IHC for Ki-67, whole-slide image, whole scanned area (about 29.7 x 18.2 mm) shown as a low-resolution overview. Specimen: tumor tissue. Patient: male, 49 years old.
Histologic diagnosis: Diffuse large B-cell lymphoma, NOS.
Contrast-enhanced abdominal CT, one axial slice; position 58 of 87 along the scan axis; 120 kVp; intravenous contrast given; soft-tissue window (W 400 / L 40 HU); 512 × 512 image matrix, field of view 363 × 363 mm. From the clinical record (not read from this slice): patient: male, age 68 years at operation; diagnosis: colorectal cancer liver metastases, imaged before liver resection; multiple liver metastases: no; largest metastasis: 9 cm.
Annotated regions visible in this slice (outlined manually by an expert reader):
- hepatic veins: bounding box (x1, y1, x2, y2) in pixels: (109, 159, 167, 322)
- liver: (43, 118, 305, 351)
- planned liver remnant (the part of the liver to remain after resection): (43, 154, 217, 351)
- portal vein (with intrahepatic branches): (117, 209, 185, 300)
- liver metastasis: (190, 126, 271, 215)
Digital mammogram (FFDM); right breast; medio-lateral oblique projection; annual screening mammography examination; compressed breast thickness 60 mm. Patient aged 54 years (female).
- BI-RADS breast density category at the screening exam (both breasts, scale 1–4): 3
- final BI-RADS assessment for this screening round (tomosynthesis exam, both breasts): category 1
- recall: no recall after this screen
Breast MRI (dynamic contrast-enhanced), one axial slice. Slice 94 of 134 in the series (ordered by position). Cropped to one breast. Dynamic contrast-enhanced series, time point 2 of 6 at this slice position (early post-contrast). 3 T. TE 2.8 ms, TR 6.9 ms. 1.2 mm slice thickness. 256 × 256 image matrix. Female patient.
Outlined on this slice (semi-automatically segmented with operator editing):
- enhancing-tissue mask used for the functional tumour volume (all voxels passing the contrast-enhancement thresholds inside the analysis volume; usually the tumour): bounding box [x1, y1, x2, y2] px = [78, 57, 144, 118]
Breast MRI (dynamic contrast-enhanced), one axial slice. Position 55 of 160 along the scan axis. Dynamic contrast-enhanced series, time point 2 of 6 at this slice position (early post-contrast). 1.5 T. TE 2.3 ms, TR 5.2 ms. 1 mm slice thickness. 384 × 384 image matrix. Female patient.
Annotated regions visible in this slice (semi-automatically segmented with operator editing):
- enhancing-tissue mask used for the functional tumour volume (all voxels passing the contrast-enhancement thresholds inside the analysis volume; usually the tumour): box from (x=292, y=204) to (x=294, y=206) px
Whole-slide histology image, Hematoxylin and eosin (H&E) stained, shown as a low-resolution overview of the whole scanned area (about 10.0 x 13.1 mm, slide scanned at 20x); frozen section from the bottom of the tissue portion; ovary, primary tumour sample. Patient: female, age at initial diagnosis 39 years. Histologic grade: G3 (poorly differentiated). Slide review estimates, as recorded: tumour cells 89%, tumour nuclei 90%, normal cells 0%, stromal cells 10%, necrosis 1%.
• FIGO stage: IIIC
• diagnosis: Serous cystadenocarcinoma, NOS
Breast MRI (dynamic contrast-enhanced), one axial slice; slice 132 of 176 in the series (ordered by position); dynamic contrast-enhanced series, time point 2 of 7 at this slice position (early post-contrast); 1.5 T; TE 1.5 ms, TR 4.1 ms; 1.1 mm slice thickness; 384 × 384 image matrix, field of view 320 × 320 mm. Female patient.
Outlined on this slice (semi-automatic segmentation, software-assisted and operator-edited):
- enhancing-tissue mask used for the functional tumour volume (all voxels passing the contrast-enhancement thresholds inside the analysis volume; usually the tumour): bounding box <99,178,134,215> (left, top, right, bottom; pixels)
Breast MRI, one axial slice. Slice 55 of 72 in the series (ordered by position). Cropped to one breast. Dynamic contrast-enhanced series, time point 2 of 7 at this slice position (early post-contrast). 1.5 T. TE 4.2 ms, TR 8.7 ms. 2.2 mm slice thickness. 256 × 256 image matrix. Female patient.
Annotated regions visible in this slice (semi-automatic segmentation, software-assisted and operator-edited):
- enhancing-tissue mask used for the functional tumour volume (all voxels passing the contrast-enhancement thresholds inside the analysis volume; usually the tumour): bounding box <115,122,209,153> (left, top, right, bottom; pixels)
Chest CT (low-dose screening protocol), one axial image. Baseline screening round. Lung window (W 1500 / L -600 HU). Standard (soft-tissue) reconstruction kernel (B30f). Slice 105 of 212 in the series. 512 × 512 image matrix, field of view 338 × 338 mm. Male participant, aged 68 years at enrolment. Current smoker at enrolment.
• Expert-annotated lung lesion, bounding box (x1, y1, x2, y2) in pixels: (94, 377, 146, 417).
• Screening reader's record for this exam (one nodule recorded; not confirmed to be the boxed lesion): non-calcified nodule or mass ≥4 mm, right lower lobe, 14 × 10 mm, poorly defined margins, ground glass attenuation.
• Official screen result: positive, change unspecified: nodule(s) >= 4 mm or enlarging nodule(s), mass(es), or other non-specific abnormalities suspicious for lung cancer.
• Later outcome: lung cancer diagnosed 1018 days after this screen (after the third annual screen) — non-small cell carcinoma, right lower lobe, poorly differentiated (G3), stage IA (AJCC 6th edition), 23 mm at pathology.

########

About this exercise: Transcribe each record exactly. Leave nothing out.

Solution for this exercise:
IHC for Ki-67, whole-slide image, whole scanned area (about 29.7 x 18.2 mm) shown as a low-resolution overview. Specimen: tumor tissue. Patient: male, 49 years old.
Histologic diagnosis: Diffuse large B-cell lymphoma, NOS.
Contrast-enhanced abdominal CT, one axial slice; position 58 of 87 along the scan axis; 120 kVp; intravenous contrast given; soft-tissue window (W 400 / L 40 HU); 512 × 512 image matrix, field of view 363 × 363 mm. From the clinical record (not read from this slice): patient: male, age 68 years at operation; diagnosis: colorectal cancer liver metastases, imaged before liver resection; multiple liver metastases: no; largest metastasis: 9 cm.
Annotated regions visible in this slice (outlined manually by an expert reader):
- hepatic veins: bounding box (x1, y1, x2, y2) in pixels: (109, 159, 167, 322)
- liver: (43, 118, 305, 351)
- planned liver remnant (the part of the liver to remain after resection): (43, 154, 217, 351)
- portal vein (with intrahepatic branches): (117, 209, 185, 300)
- liver metastasis: (190, 126, 271, 215)
Digital mammogram (FFDM); right breast; medio-lateral oblique projection; annual screening mammography examination; compressed breast thickness 60 mm. Patient aged 54 years (female).
- BI-RADS breast density category at the screening exam (both breasts, scale 1–4): 3
- final BI-RADS assessment for this screening round (tomosynthesis exam, both breasts): category 1
- recall: no recall after this screen
Breast MRI (dynamic contrast-enhanced), one axial slice. Slice 94 of 134 in the series (ordered by position). Cropped to one breast. Dynamic contrast-enhanced series, time point 2 of 6 at this slice position (early post-contrast). 3 T. TE 2.8 ms, TR 6.9 ms. 1.2 mm slice thickness. 256 × 256 image matrix. Female patient.
Outlined on this slice (semi-automatically segmented with operator editing):
- enhancing-tissue mask used for the functional tumour volume (all voxels passing the contrast-enhancement thresholds inside the analysis volume; usually the tumour): bounding box [x1, y1, x2, y2] px = [78, 57, 144, 118]
Breast MRI (dynamic contrast-enhanced), one axial slice. Position 55 of 160 along the scan axis. Dynamic contrast-enhanced series, time point 2 of 6 at this slice position (early post-contrast). 1.5 T. TE 2.3 ms, TR 5.2 ms. 1 mm slice thickness. 384 × 384 image matrix. Female patient.
Annotated regions visible in this slice (semi-automatically segmented with operator editing):
- enhancing-tissue mask used for the functional tumour volume (all voxels passing the contrast-enhancement thresholds inside the analysis volume; usually the tumour): box from (x=292, y=204) to (x=294, y=206) px
Whole-slide histology image, Hematoxylin and eosin (H&E) stained, shown as a low-resolution overview of the whole scanned area (about 10.0 x 13.1 mm, slide scanned at 20x); frozen section from the bottom of the tissue portion; ovary, primary tumour sample. Patient: female, age at initial diagnosis 39 years. Histologic grade: G3 (poorly differentiated). Slide review estimates, as recorded: tumour cells 89%, tumour nuclei 90%, normal cells 0%, stromal cells 10%, necrosis 1%.
• FIGO stage: IIIC
• diagnosis: Serous cystadenocarcinoma, NOS
Breast MRI (dynamic contrast-enhanced), one axial slice; slice 132 of 176 in the series (ordered by position); dynamic contrast-enhanced series, time point 2 of 7 at this slice position (early post-contrast); 1.5 T; TE 1.5 ms, TR 4.1 ms; 1.1 mm slice thickness; 384 × 384 image matrix, field of view 320 × 320 mm. Female patient.
Outlined on this slice (semi-automatic segmentation, software-assisted and operator-edited):
- enhancing-tissue mask used for the functional tumour volume (all voxels passing the contrast-enhancement thresholds inside the analysis volume; usually the tumour): bounding box <99,178,134,215> (left, top, right, bottom; pixels)
Breast MRI, one axial slice. Slice 55 of 72 in the series (ordered by position). Cropped to one breast. Dynamic contrast-enhanced series, time point 2 of 7 at this slice position (early post-contrast). 1.5 T. TE 4.2 ms, TR 8.7 ms. 2.2 mm slice thickness. 256 × 256 image matrix. Female patient.
Annotated regions visible in this slice (semi-automatic segmentation, software-assisted and operator-edited):
- enhancing-tissue mask used for the functional tumour volume (all voxels passing the contrast-enhancement thresholds inside the analysis volume; usually the tumour): bounding box <115,122,209,153> (left, top, right, bottom; pixels)
Chest CT (low-dose screening protocol), one axial image. Baseline screening round. Lung window (W 1500 / L -600 HU). Standard (soft-tissue) reconstruction kernel (B30f). Slice 105 of 212 in the series. 512 × 512 image matrix, field of view 338 × 338 mm. Male participant, aged 68 years at enrolment. Current smoker at enrolment.
• Expert-annotated lung lesion, bounding box (x1, y1, x2, y2) in pixels: (94, 377, 146, 417).
• Screening reader's record for this exam (one nodule recorded; not confirmed to be the boxed lesion): non-calcified nodule or mass ≥4 mm, right lower lobe, 14 × 10 mm, poorly defined margins, ground glass attenuation.
• Official screen result: positive, change unspecified: nodule(s) >= 4 mm or enlarging nodule(s), mass(es), or other non-specific abnormalities suspicious for lung cancer.
• Later outcome: lung cancer diagnosed 1018 days after this screen (after the third annual screen) — non-small cell carcinoma, right lower lobe, poorly differentiated (G3), stage IA (AJCC 6th edition), 23 mm at pathology.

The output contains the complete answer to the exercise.